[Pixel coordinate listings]

■ ■ ■ ■

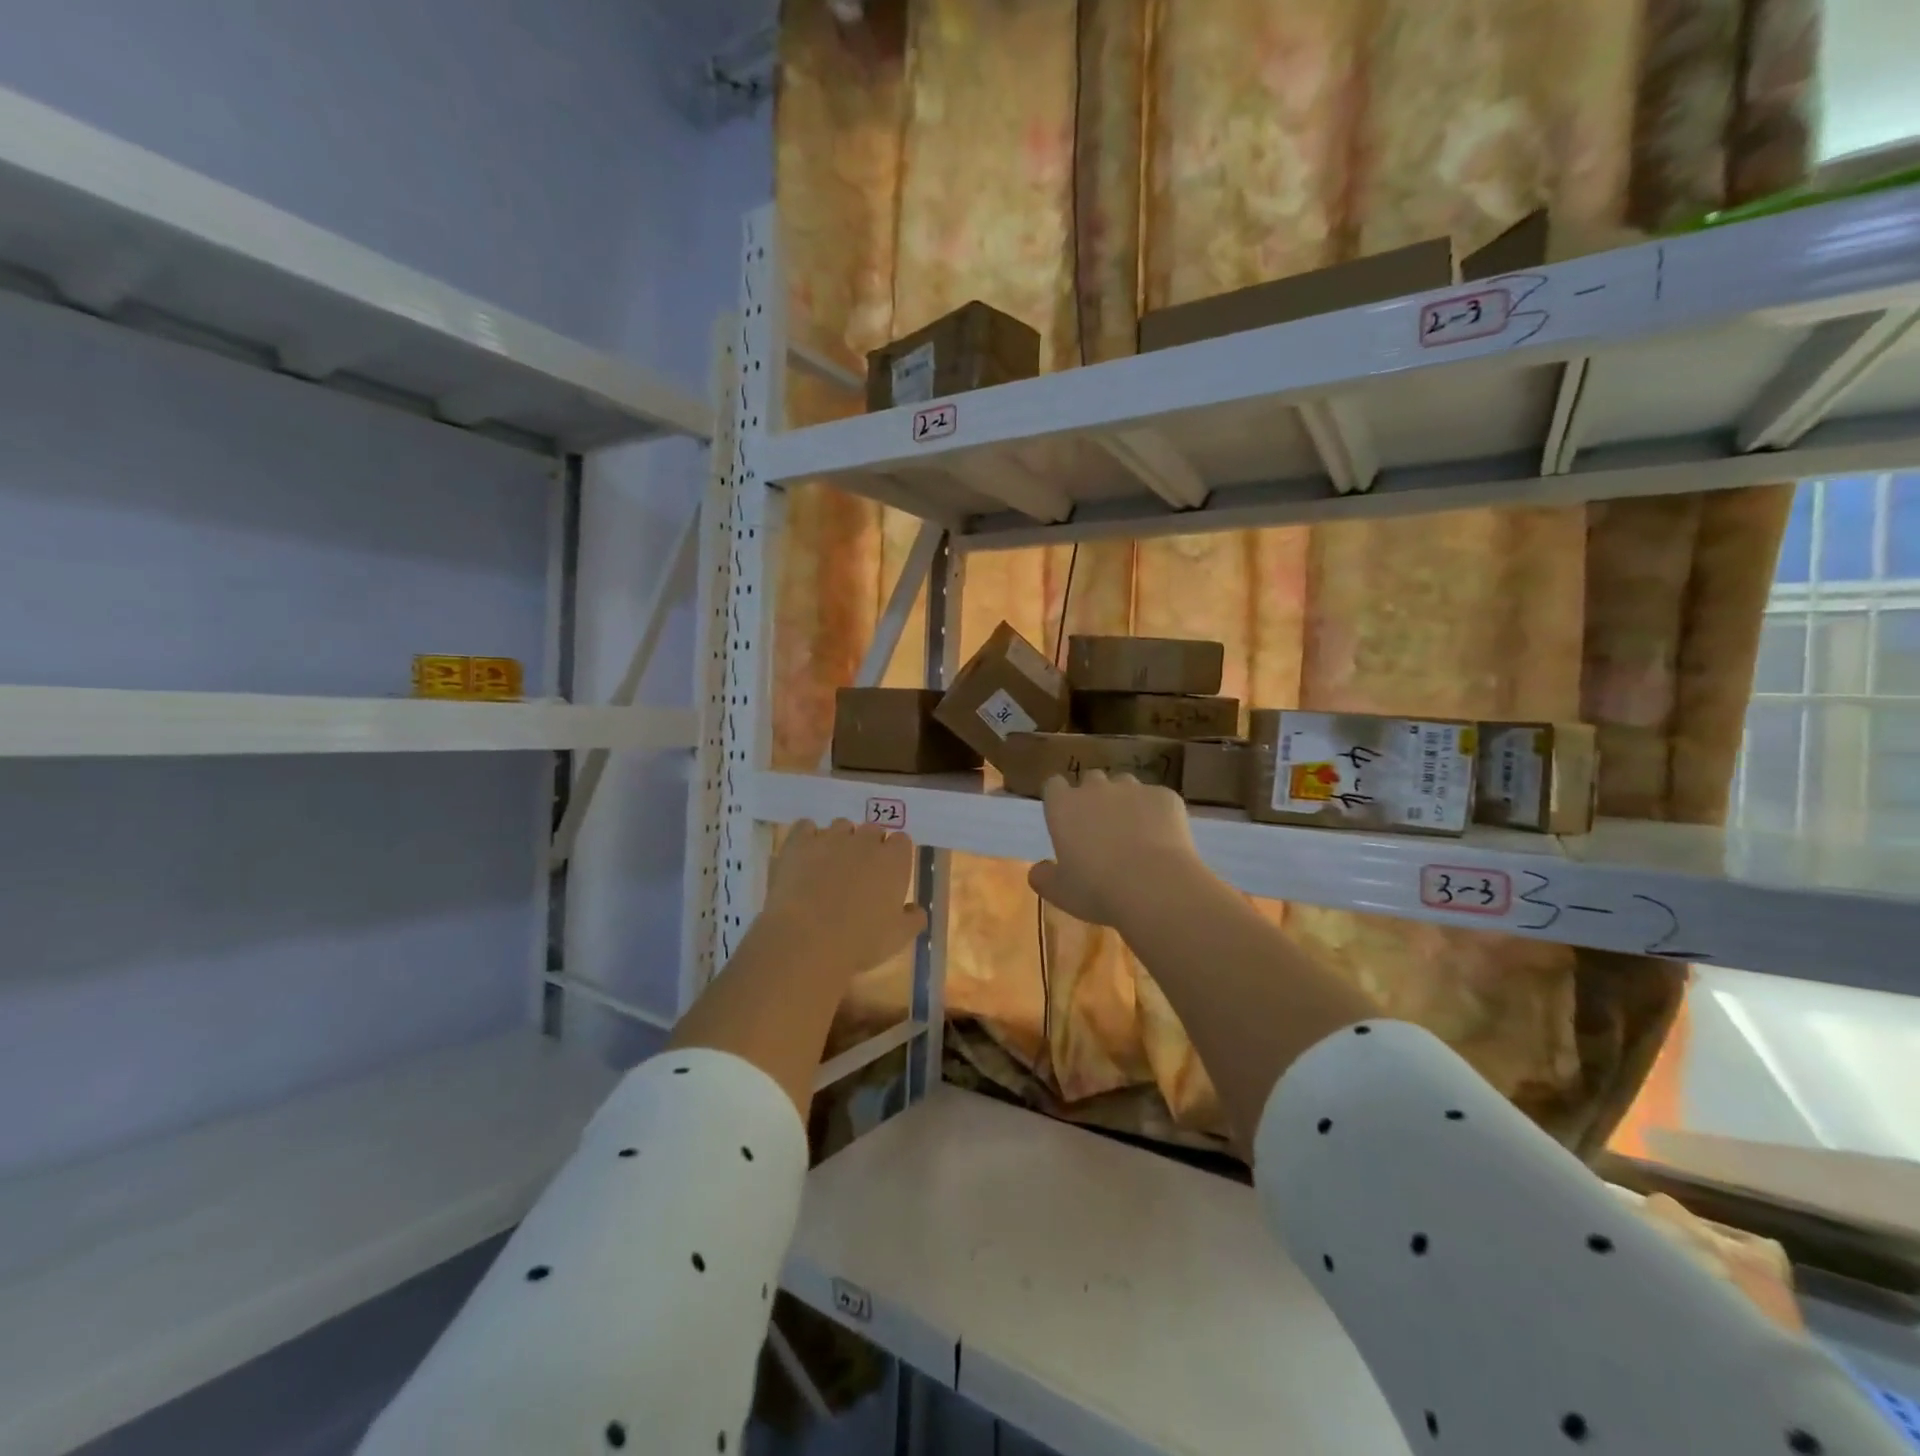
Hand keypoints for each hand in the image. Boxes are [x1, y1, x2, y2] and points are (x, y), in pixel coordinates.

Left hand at [763, 819, 926, 976]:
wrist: (806, 940)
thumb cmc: (860, 942)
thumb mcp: (898, 938)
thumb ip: (914, 919)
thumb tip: (916, 909)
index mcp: (894, 860)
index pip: (902, 841)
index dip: (895, 855)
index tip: (888, 873)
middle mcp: (865, 840)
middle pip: (872, 830)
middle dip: (868, 846)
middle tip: (859, 872)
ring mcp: (831, 838)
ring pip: (840, 826)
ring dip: (840, 840)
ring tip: (830, 865)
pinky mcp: (799, 842)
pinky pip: (806, 827)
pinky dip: (807, 837)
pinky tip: (805, 856)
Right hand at [1028, 770, 1202, 927]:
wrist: (1156, 887)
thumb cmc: (1097, 890)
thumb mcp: (1060, 892)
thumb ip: (1043, 877)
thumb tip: (1038, 869)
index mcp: (1064, 806)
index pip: (1054, 785)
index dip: (1060, 799)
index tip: (1066, 818)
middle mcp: (1096, 788)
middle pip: (1091, 780)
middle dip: (1094, 797)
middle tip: (1101, 829)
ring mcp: (1134, 788)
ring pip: (1125, 785)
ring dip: (1125, 801)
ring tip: (1135, 831)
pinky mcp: (1165, 796)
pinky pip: (1157, 799)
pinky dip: (1157, 813)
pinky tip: (1163, 839)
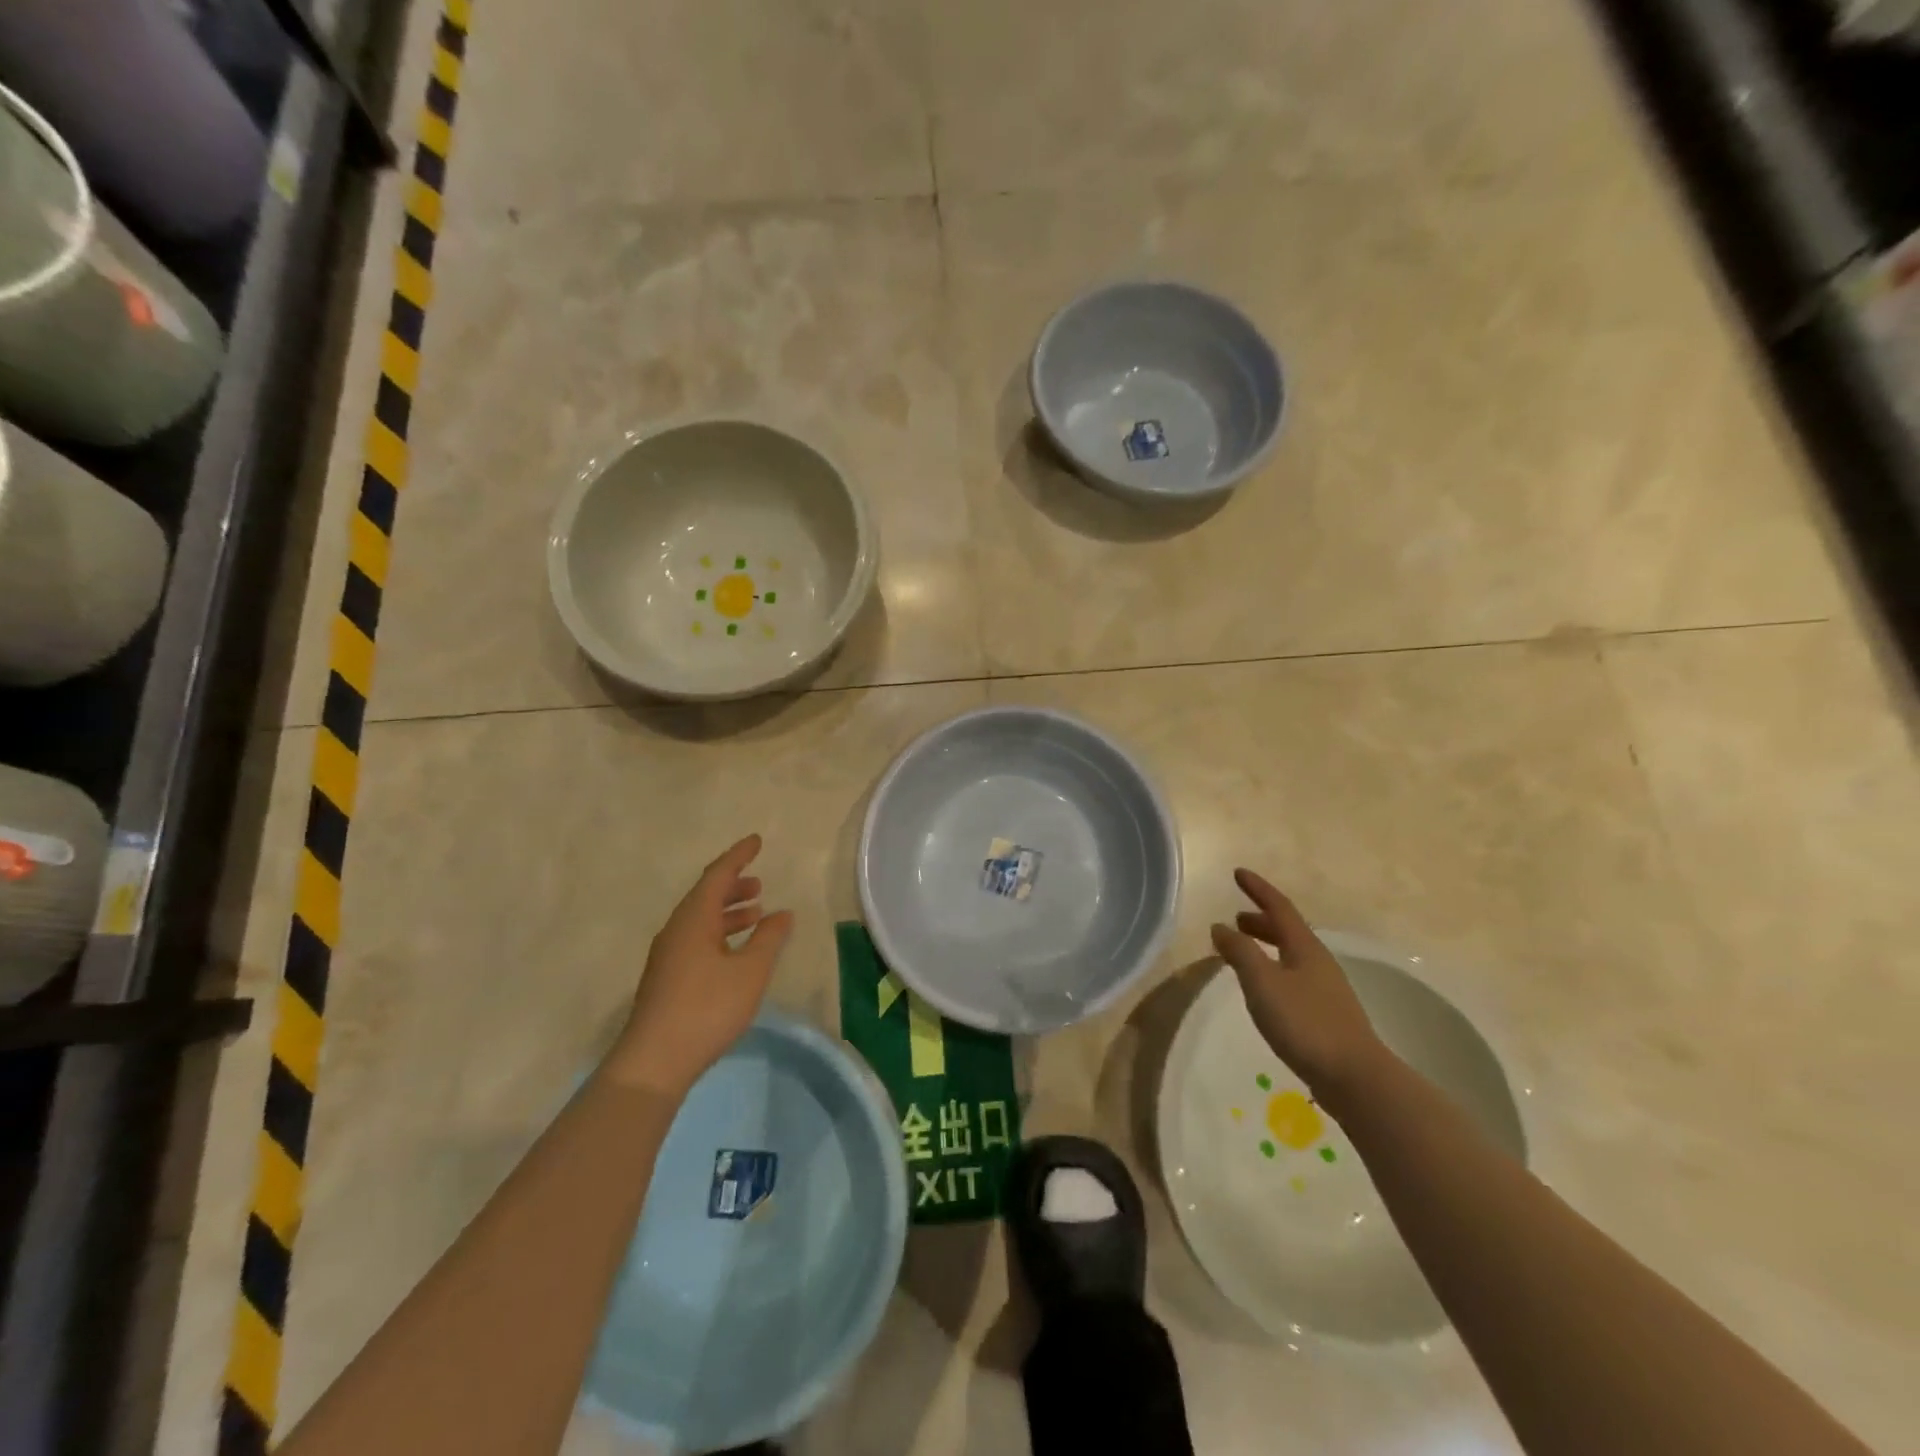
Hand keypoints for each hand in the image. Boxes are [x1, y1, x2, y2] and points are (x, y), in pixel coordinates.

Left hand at [604, 834, 793, 1098]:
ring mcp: (667, 956)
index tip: (756, 841)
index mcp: (693, 919)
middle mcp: (676, 930)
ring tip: (755, 913)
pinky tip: (735, 951)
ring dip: (728, 911)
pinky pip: (696, 939)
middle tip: (759, 883)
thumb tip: (783, 913)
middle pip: (705, 896)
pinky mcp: (667, 978)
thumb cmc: (707, 1008)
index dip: (738, 856)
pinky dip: (719, 933)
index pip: (717, 875)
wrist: (653, 1062)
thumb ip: (769, 939)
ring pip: (700, 920)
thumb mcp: (750, 972)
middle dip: (733, 886)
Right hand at [1210, 869, 1389, 1114]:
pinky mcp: (1325, 1014)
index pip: (1278, 907)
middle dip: (1261, 920)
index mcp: (1304, 947)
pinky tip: (1265, 989)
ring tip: (1244, 951)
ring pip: (1291, 954)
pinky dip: (1273, 968)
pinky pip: (1293, 976)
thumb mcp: (1263, 982)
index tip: (1238, 873)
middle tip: (1237, 918)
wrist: (1355, 1077)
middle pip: (1287, 930)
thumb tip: (1221, 926)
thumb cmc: (1305, 1023)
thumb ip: (1240, 951)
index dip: (1258, 889)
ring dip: (1267, 945)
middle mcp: (1318, 962)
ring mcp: (1325, 989)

■ ■ ■ ■

Directions for this task: Keep the pictures out and write out the records exactly.

Exercise result:
Hand keypoints for each hand in the image. Boxes are [x1, y1, x2, y2] and points are (x, y), in pixel coordinates.

Left hand at [763, 819, 926, 976]:
wrist: (806, 940)
thumb cmc: (860, 942)
thumb mcp: (898, 938)
thumb ip: (914, 919)
thumb tip: (916, 909)
index mcp: (894, 860)
index pip: (902, 841)
index dip: (895, 855)
index tip: (888, 873)
middle mcp: (865, 840)
middle pip: (872, 830)
middle dip: (868, 846)
middle tip: (859, 872)
ring mcp: (831, 838)
ring pip: (840, 826)
ring dip: (840, 840)
ring tip: (830, 865)
pinky mcp: (799, 842)
pinky pip: (806, 827)
pinky dip: (807, 837)
pinky tip: (805, 856)
Right hand at [1028, 770, 1202, 927]:
wrist: (1156, 887)
thumb cmc: (1097, 890)
thumb mcp: (1060, 892)
thumb ip: (1043, 877)
thumb tip: (1038, 869)
index mcp: (1064, 806)
index pip: (1054, 785)
index dip: (1060, 799)
index tip: (1066, 818)
middle mcp: (1096, 788)
middle pip: (1091, 780)
middle dip: (1094, 797)
middle tip: (1101, 829)
ring mcp: (1134, 788)
ring pip: (1125, 785)
ring dip: (1125, 801)
ring tip: (1135, 831)
pinky mcp: (1165, 796)
pinky pip: (1157, 799)
pinky dip: (1157, 813)
pinky tip: (1163, 839)
Hand keypoints for each hand in the image. Boxes are [x1, y1, x2, y2] and points are (x, y), in pixel coordinates.

Left hand at [604, 834, 793, 1098]:
ring mcp: (667, 956)
index tip: (756, 841)
index mcp: (693, 919)
middle mcp: (676, 930)
ring tip: (755, 913)
pinky tip: (735, 951)
ring dip: (728, 911)
pinky pip: (696, 939)
middle tip: (759, 883)
thumb tip: (783, 913)
middle pip: (705, 896)
pinky mcp: (667, 978)
thumb cmc: (707, 1008)
index dip: (738, 856)
pinky dip: (719, 933)
index pip: (717, 875)
wrist: (653, 1062)
thumb ip: (769, 939)
ring pip: (700, 920)
thumb mcp: (750, 972)
middle dip: (733, 886)
Right hand at [1210, 869, 1389, 1114]:
pinky mcp: (1325, 1014)
index pip: (1278, 907)
middle dip: (1261, 920)
index mcp: (1304, 947)
pinky tip: (1265, 989)
ring tip: (1244, 951)
ring pip: (1291, 954)
pinky dip: (1273, 968)
pinky pip: (1293, 976)
thumb mcp: (1263, 982)
index tip: (1238, 873)
middle tip: (1237, 918)
wrist: (1355, 1077)
middle pip: (1287, 930)
thumb tip: (1221, 926)
thumb cmc: (1305, 1023)
thumb ip: (1240, 951)
index dip: (1258, 889)
ring dip: (1267, 945)
middle mcp: (1318, 962)
ring mcp: (1325, 989)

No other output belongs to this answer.